[DATA FOR THE TASK Boundary: Start]

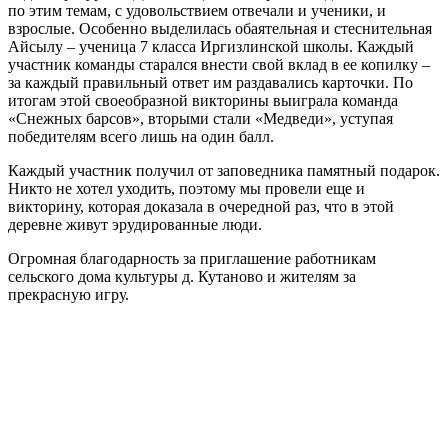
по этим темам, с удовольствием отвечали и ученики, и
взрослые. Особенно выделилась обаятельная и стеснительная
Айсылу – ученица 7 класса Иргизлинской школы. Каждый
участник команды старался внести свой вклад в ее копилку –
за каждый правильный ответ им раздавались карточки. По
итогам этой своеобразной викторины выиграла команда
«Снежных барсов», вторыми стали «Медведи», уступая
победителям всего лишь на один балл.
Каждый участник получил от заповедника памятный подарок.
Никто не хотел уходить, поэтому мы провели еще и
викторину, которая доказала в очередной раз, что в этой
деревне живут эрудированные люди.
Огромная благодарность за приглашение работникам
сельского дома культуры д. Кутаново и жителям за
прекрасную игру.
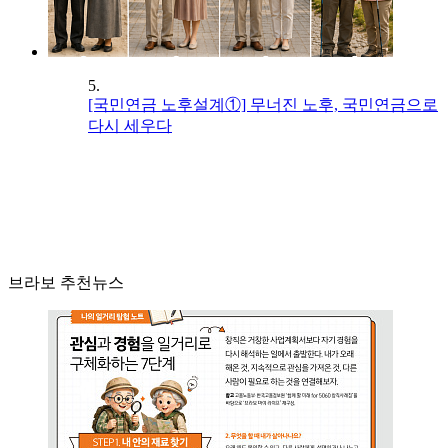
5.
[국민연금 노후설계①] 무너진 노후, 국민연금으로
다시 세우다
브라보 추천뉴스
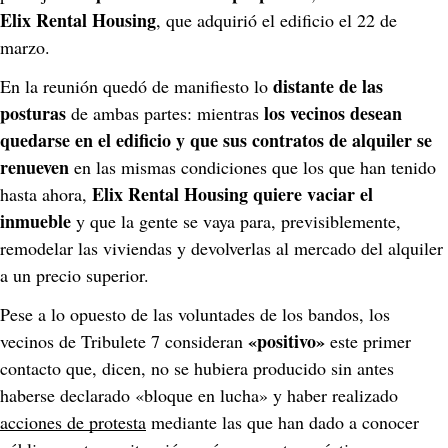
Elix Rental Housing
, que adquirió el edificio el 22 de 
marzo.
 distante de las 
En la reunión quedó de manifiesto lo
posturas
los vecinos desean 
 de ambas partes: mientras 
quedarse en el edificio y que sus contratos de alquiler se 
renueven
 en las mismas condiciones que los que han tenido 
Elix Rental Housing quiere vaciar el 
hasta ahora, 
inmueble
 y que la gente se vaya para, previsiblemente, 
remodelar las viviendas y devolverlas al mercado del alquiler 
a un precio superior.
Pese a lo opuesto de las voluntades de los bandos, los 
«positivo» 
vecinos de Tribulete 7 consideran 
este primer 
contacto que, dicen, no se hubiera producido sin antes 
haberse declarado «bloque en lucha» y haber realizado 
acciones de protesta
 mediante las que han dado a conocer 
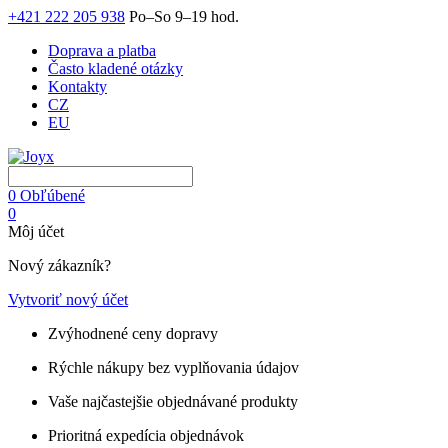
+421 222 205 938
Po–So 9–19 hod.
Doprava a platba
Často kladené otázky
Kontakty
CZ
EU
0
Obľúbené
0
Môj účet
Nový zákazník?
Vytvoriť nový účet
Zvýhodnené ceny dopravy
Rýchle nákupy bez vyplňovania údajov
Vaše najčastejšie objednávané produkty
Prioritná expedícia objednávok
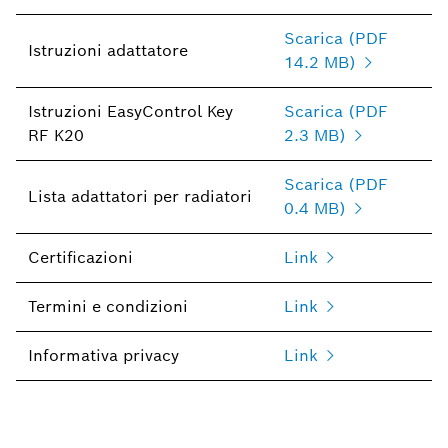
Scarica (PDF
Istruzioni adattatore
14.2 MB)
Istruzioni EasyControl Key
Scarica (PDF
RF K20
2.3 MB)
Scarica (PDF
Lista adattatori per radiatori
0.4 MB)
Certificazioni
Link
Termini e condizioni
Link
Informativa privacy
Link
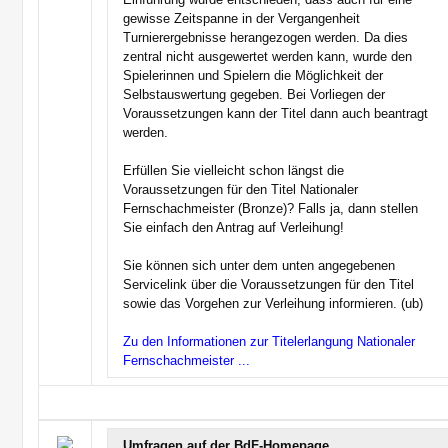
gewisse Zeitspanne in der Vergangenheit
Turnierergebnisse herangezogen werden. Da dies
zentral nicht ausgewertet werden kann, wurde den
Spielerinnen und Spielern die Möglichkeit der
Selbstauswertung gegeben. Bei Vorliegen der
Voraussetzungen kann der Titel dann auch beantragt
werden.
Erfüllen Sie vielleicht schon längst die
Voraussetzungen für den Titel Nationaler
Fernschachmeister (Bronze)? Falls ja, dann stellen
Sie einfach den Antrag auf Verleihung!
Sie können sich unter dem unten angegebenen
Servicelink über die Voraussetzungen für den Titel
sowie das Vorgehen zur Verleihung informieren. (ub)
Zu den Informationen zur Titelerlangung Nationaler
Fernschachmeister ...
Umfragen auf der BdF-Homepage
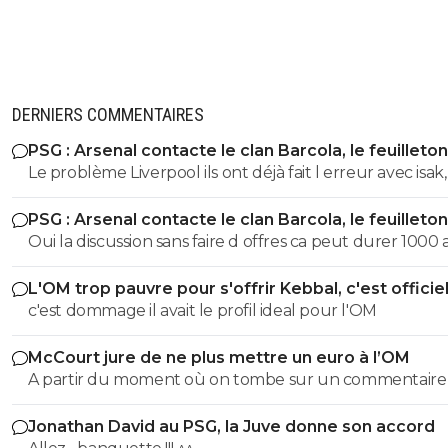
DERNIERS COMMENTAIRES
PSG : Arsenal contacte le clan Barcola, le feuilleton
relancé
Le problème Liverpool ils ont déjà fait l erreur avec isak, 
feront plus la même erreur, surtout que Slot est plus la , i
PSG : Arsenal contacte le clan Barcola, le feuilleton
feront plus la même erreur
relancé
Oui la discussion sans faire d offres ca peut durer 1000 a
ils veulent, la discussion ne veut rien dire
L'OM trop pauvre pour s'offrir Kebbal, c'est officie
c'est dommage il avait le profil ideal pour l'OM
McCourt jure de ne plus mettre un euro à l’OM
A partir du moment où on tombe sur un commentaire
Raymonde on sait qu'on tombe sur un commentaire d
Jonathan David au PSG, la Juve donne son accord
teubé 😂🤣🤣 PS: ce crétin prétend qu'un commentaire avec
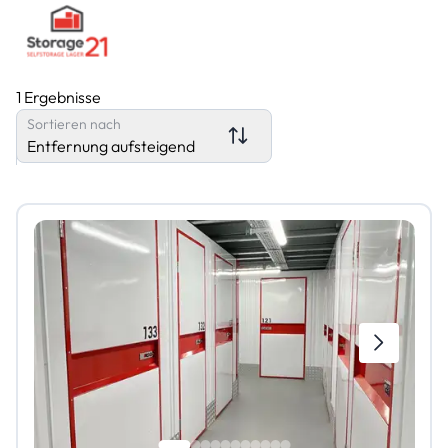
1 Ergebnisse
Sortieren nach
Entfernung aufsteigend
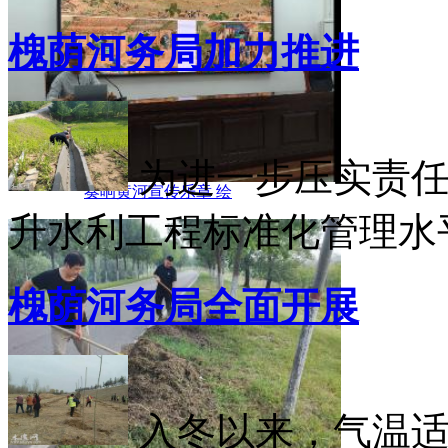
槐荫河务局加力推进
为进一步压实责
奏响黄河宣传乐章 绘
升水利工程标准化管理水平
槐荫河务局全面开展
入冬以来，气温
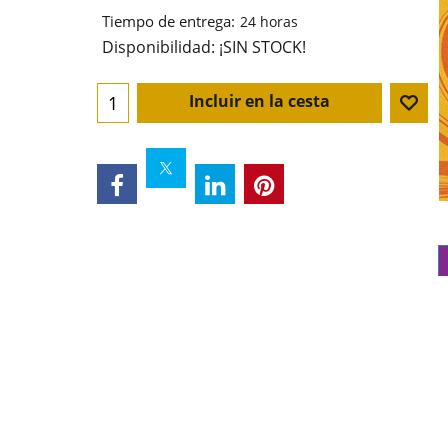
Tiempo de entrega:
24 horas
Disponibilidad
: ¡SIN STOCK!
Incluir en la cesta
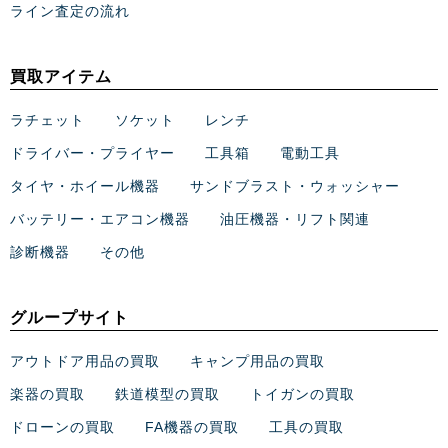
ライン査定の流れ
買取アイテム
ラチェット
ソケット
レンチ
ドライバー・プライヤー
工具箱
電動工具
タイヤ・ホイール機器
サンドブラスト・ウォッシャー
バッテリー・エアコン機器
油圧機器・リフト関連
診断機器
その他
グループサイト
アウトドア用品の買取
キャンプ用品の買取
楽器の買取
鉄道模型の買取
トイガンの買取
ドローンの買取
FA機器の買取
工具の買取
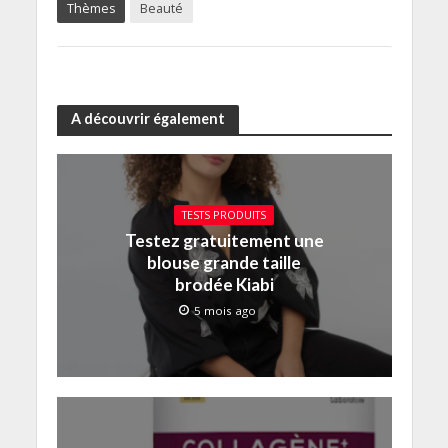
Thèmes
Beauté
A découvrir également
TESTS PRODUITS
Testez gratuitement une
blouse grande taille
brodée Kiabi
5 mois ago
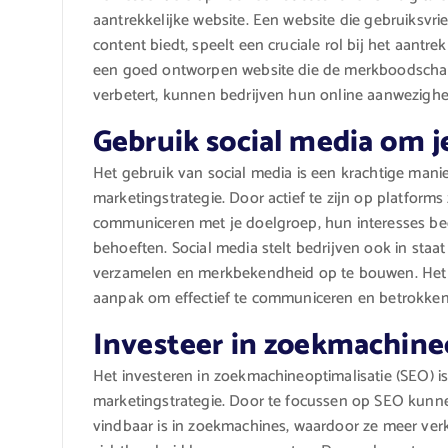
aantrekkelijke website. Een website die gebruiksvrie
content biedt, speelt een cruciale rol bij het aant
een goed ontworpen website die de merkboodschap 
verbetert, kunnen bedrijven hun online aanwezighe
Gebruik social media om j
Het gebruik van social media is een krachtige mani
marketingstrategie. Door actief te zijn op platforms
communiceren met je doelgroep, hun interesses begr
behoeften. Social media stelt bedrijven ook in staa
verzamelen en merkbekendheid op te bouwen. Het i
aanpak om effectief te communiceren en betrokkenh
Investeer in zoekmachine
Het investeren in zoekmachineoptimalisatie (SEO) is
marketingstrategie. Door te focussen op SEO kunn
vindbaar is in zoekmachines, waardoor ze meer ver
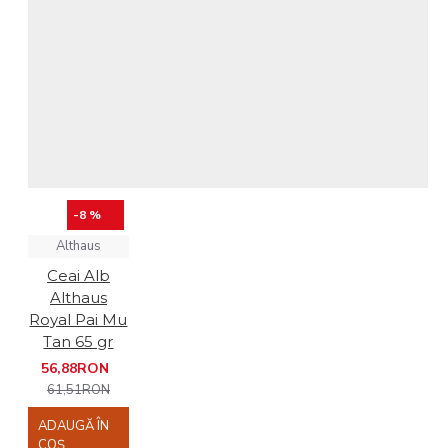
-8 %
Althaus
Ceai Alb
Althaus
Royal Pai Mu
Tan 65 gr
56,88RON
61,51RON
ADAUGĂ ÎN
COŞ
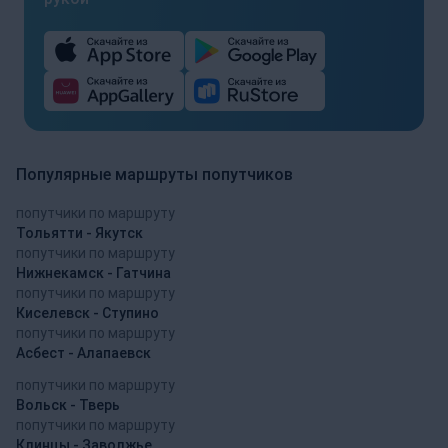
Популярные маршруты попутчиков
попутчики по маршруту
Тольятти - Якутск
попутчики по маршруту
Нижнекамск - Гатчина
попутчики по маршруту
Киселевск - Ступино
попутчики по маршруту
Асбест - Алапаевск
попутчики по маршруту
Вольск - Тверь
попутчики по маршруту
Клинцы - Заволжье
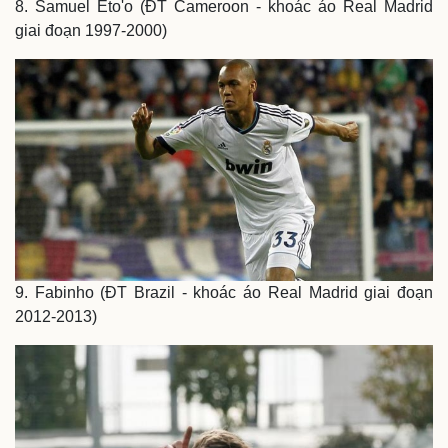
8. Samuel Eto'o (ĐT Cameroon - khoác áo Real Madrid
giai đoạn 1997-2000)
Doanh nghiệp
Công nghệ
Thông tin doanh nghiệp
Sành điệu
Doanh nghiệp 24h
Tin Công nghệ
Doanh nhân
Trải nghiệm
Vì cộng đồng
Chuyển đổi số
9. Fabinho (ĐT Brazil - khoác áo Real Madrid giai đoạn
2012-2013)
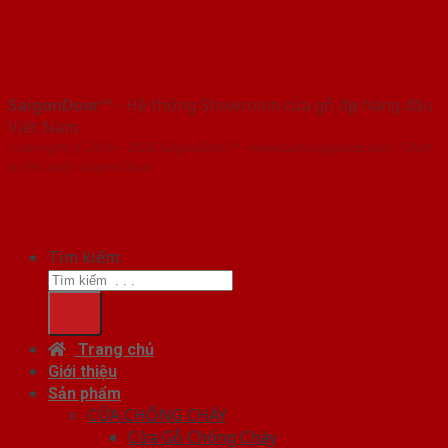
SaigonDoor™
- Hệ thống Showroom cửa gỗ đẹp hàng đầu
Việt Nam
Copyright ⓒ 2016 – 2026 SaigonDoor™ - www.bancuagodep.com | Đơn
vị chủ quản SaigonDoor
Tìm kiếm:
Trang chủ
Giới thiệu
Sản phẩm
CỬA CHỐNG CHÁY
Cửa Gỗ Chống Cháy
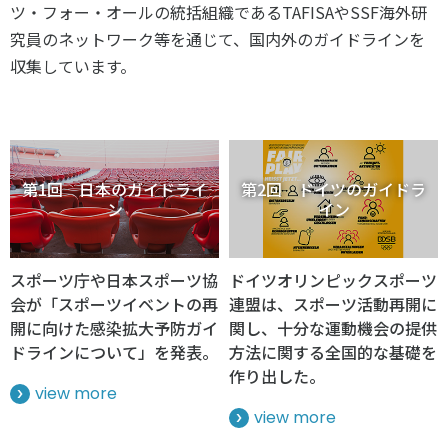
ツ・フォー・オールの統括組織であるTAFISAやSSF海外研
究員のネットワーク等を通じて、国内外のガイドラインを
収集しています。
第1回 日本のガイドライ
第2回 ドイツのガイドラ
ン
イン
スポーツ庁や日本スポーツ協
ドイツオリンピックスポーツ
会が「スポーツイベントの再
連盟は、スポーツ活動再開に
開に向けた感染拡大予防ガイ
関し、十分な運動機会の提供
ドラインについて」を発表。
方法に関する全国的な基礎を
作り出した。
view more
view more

[DATA FOR THE TASK Boundary: End]

◆ WHAT YOU WILL DO:
How many lines in the records above contain the word "bedrijven"? Reply with the number alone.

◆ TASK OUTPUT:
2